In order to investigate the weak nodes’ constitution and functions, this paper selects degree centrality as the main index and betweenness centrality as an auxiliary index. According to Gephi statistics, the two indices of most nodes have a positive correlation, and only a few betweenness centrality nodes have irregular changes. Nodes in a same subnet are displayed in the same color, where node size is consistent with degree centrality measure; the larger the value is, the bigger the node is. Links between different subnets are indicated in different colors, where the darker the color is, the more weights the lines have (Figures 2–5).

4.2.2

Weak Connection Indicators

In this study we define a series of connection indicators of weak subnets and nodes. Basically, the indicators are based on the degree centrality indicators. We also take the connection coverage of clusters and nodes into account to compare their connection strengths in the weak tie network. The types and indicator values of weak subnets and nodes are listed in Tables 1 and 2.

— SET PROBLEM —
Please pick up the network analysis text after its final sentence and keep writing it. The lines after this one have no connection to the network analysis text.

— EXTRACTED INFORMATION —
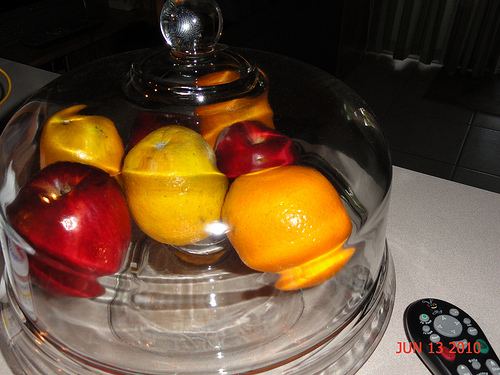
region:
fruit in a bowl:
[246, 166, 331, 251]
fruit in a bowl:
[145, 135, 215, 230]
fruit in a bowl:
[35, 161, 120, 251]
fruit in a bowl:
[65, 100, 110, 160]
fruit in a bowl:
[220, 125, 270, 155]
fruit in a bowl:
[225, 75, 275, 110]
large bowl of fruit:
[125, 45, 376, 370]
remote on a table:
[401, 276, 486, 371]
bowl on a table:
[241, 46, 391, 348]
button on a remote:
[427, 311, 471, 334]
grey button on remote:
[418, 313, 433, 324]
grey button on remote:
[420, 323, 430, 334]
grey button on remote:
[427, 330, 440, 345]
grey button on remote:
[448, 305, 461, 317]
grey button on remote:
[463, 313, 473, 326]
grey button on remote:
[466, 325, 476, 335]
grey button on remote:
[468, 359, 478, 369]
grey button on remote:
[458, 359, 466, 374]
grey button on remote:
[485, 355, 499, 371]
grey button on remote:
[430, 310, 461, 336]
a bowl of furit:
[39, 114, 299, 314]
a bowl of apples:
[42, 93, 359, 293]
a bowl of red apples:
[43, 63, 426, 365]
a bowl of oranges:
[78, 58, 378, 318]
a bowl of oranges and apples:
[108, 113, 350, 350]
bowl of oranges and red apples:
[14, 91, 351, 343]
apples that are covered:
[76, 116, 382, 276]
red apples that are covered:
[29, 78, 486, 364]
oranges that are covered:
[71, 43, 418, 372]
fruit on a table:
[54, 43, 391, 288]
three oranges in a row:
[42, 108, 354, 291]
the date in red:
[394, 342, 484, 354]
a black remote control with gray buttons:
[404, 297, 498, 373]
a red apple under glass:
[12, 161, 132, 296]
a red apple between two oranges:
[213, 122, 293, 174]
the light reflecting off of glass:
[204, 219, 231, 236]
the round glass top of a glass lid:
[158, 1, 225, 56]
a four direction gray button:
[434, 314, 462, 336]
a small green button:
[420, 314, 428, 321]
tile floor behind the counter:
[368, 88, 497, 192]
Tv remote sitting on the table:
[402, 296, 497, 372]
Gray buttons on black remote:
[416, 305, 499, 374]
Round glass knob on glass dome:
[160, 1, 220, 47]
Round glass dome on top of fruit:
[1, 1, 397, 370]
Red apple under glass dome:
[6, 157, 131, 297]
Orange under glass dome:
[221, 151, 361, 286]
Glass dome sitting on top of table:
[3, 2, 394, 372]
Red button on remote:
[440, 345, 454, 358]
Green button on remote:
[475, 337, 487, 352]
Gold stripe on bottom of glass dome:
[1, 238, 388, 374]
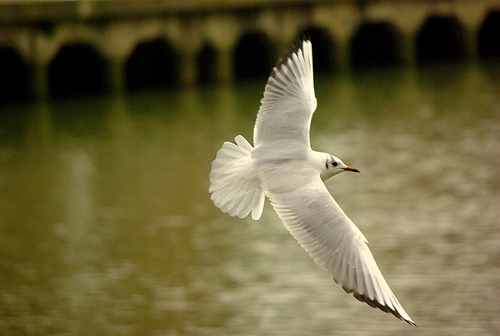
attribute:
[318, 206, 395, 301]
feathers — white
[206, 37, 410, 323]
bird — white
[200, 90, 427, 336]
bird — white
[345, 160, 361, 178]
beak — tip, black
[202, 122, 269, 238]
tail — white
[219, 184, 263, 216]
feathers — white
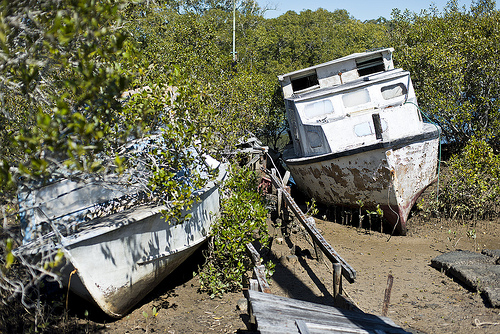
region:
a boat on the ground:
[264, 23, 474, 228]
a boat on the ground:
[251, 45, 496, 233]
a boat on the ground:
[248, 33, 495, 251]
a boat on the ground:
[280, 29, 452, 219]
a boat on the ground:
[258, 21, 492, 248]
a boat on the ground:
[260, 33, 494, 238]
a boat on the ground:
[227, 53, 452, 204]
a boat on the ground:
[304, 61, 494, 259]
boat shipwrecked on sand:
[258, 38, 463, 233]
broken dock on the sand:
[232, 281, 404, 331]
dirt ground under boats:
[348, 232, 433, 314]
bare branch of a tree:
[2, 259, 69, 320]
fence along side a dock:
[262, 145, 369, 294]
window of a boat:
[290, 71, 319, 91]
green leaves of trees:
[126, 22, 231, 90]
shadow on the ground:
[254, 246, 309, 297]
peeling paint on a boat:
[333, 161, 390, 202]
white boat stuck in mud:
[261, 43, 438, 253]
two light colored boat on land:
[23, 42, 445, 329]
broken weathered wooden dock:
[231, 277, 404, 332]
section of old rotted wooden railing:
[261, 162, 362, 297]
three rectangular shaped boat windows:
[294, 74, 414, 123]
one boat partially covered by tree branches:
[7, 89, 230, 318]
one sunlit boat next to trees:
[272, 42, 441, 234]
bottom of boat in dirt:
[358, 192, 432, 254]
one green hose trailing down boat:
[403, 94, 451, 188]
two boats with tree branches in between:
[25, 43, 445, 322]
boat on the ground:
[261, 20, 462, 229]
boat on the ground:
[6, 125, 268, 320]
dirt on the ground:
[369, 231, 486, 329]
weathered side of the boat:
[329, 165, 388, 195]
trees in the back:
[26, 7, 483, 177]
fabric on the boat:
[13, 199, 51, 249]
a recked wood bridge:
[232, 133, 392, 331]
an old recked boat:
[278, 48, 440, 228]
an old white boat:
[27, 134, 223, 315]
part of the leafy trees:
[6, 4, 92, 66]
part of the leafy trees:
[106, 12, 193, 77]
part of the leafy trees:
[216, 75, 268, 131]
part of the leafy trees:
[252, 29, 292, 66]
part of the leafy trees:
[325, 12, 367, 42]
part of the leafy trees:
[395, 23, 440, 54]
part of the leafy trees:
[441, 66, 483, 119]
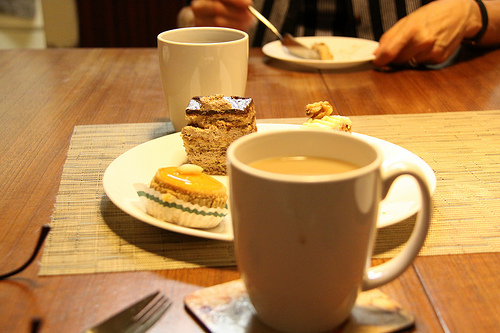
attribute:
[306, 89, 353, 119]
nut — big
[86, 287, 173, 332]
fork — BIG, SILVER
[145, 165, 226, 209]
brown dessert — light brown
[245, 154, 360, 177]
coffee — a lot, light brown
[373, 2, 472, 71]
hand — big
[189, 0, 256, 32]
hand — big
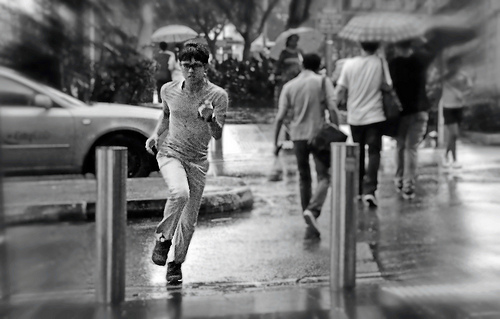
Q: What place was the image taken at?
A: It was taken at the street.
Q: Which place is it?
A: It is a street.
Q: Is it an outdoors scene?
A: Yes, it is outdoors.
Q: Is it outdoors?
A: Yes, it is outdoors.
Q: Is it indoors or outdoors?
A: It is outdoors.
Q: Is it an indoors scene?
A: No, it is outdoors.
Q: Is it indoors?
A: No, it is outdoors.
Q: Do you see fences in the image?
A: No, there are no fences.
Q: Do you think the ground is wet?
A: Yes, the ground is wet.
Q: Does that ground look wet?
A: Yes, the ground is wet.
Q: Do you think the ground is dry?
A: No, the ground is wet.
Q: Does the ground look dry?
A: No, the ground is wet.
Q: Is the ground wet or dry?
A: The ground is wet.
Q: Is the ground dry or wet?
A: The ground is wet.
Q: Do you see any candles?
A: No, there are no candles.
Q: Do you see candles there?
A: No, there are no candles.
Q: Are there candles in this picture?
A: No, there are no candles.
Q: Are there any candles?
A: No, there are no candles.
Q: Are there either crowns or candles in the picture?
A: No, there are no candles or crowns.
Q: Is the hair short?
A: Yes, the hair is short.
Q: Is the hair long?
A: No, the hair is short.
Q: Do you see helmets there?
A: No, there are no helmets.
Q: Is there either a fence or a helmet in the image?
A: No, there are no helmets or fences.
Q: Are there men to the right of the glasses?
A: Yes, there is a man to the right of the glasses.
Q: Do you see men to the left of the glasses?
A: No, the man is to the right of the glasses.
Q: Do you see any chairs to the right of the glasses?
A: No, there is a man to the right of the glasses.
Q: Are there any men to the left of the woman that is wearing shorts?
A: Yes, there is a man to the left of the woman.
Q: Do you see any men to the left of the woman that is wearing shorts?
A: Yes, there is a man to the left of the woman.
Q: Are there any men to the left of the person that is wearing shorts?
A: Yes, there is a man to the left of the woman.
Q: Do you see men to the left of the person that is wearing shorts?
A: Yes, there is a man to the left of the woman.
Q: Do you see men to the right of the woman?
A: No, the man is to the left of the woman.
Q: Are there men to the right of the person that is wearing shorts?
A: No, the man is to the left of the woman.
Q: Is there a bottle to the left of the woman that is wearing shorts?
A: No, there is a man to the left of the woman.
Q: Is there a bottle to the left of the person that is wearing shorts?
A: No, there is a man to the left of the woman.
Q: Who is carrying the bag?
A: The man is carrying the bag.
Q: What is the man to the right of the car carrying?
A: The man is carrying a bag.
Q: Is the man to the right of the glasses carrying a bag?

— ANSWER TO THE TASK —
Table 1

Subnet types and indicators.

	SI	SCB
Subnet type	SI	SCB
Core subnet	High	High
Important subnet	Moderate	Moderate
Dense subnet	Low	Low

Note. SI refers to subnet importance and SCB refers to subject connection breadth.

Table 2

Node types and indicators.

	Degree centrality	Betweenness centrality	WCS
Node type	Degree centrality	Betweenness centrality	WCS
Core node	Above 10	High	High
Important node	Between 5 and10	Moderate	Moderate
Common node	Below 5	Moderate/low	Low
Special node		Changed dramatically

Note. WCS refers to the weak connection strength of nodes.

(i)

Weak tie connection indicators of subnets

This section consists of two parts: subnet connection breadth indicator and subnet importance indicator (Table 1). The former measures how broadly one subnet connects the others, while the latter measures how important one subnet is in the whole weak tie network.

Indicator 1: subnet connection breadth (SCB) is the ratio of the sum of all edge nodes’ degree centrality in the weak tie subnet to the sum of all nodes’ degree centrality in the corresponding weak tie co-occurrence subnet. The higher the ratio is, the more other subnets that one subnet connects to, which means that the research topics in the subnet are relatively dispersive. The lower the ratio is, the more co-occurrence the internal nodes have, which means that the research topics in the subnet are relatively concentrated.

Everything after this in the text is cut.